I think people will need some more user requirements from you than „not as boring as Mint“. I have no idea what it is you want ans assume that people will just recommend their favorite distro

[–] confusedwiseman@lemmy.world 3 points 1 year ago (2 children)

Very good point! I made an edit to attempt to better answer, but in reality, I don't think I know exactly what I want. I've seen a lot of distros labeled as beginner-level, but I think that primarily means that there's more capability around UI available to support configuration and package management. Am I limiting myself and what I can learn by staying where I am? Maybe I'm just in decision paralysis because I already could do ANYTHING what with I've got, I just need to figure out what I want to do.

[–] ipacialsection@startrek.website 5 points 1 year ago* (last edited 1 year ago) (1 children)

If you really want to learn Linux, you can use any (actively maintained desktop) distro to learn just about everything. Beginner friendly just means the default software is enough to do everything a typical user wants to do, in a way that is likely to be intuitive even if they recently switched from Windows or OS X. Installing and configuring something like Arch or Gentoo can be a good way to learn more about how Linux works, and some distros like Debian or Arch are better as a starting point for customization than a beginner distro, due to having less pre-configured cruft to work around. But you aren't limited by using Mint, unless you choose to limit yourself.

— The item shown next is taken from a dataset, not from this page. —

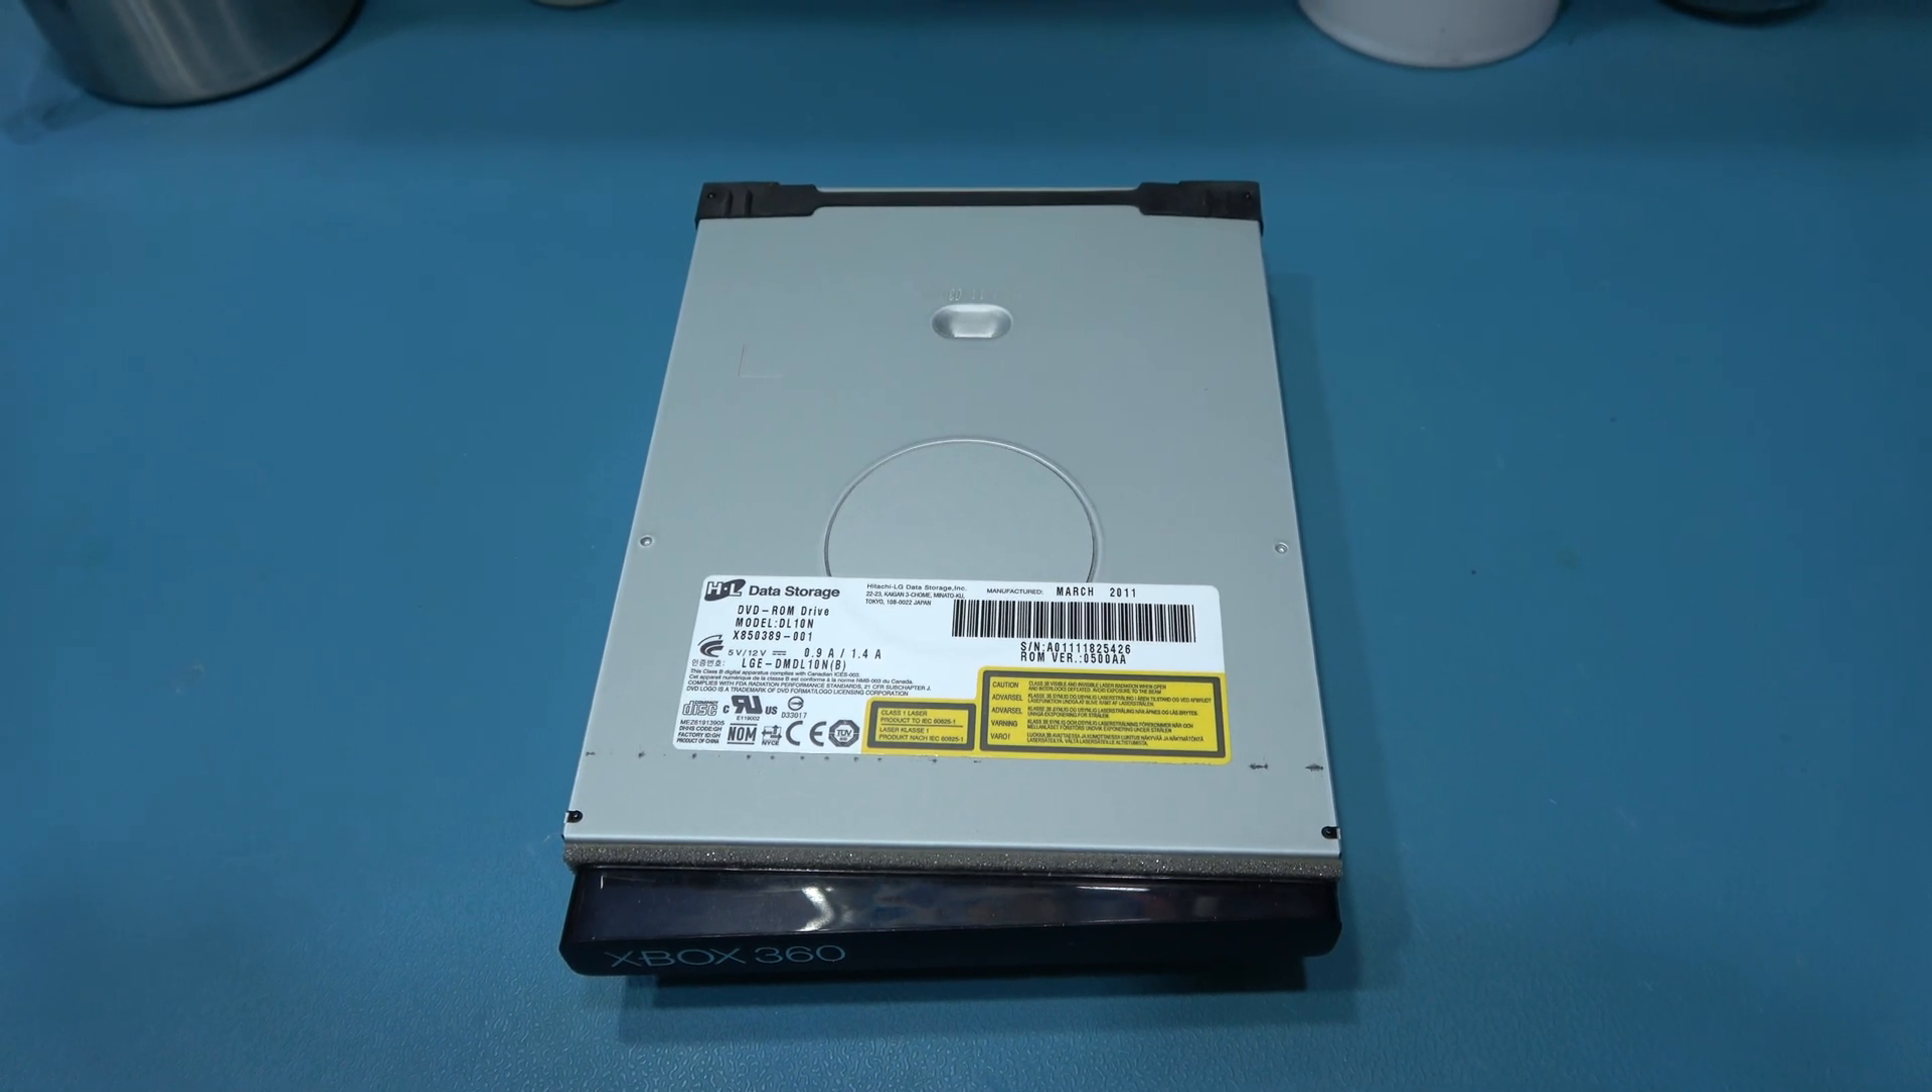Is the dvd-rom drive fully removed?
Yes.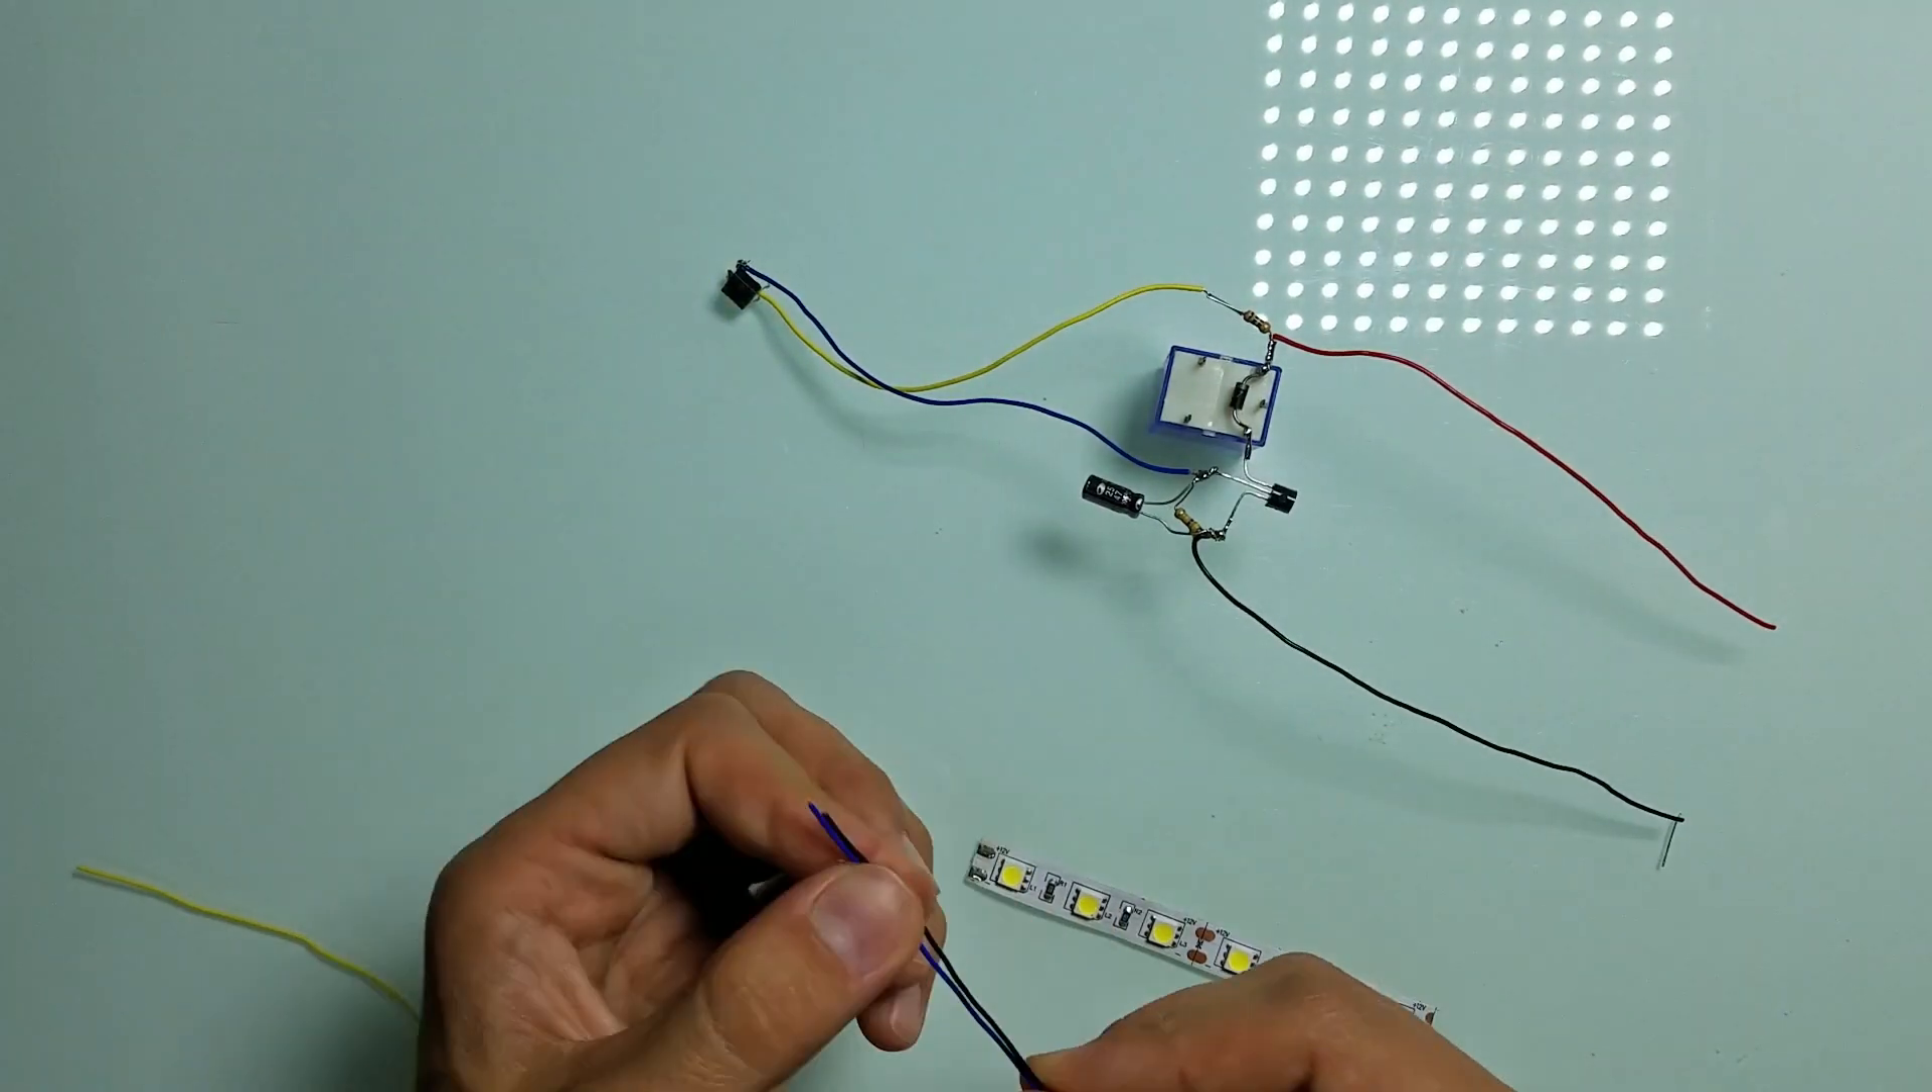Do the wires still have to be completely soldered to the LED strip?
Yes.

[–] confusedwiseman@lemmy.world 3 points 1 year ago

I think this might be it. I need to figure out where I want to learn more (there's lots of community support out there) and then just start having at it. I'm not limited by my current choice over a different distro in reality, though it may be easier to use something with less built-in once I know where I'm going. Or, I could get good at removing the extra I don't use, but depending on how much I try to customize away from their standard, that could get "entertaining".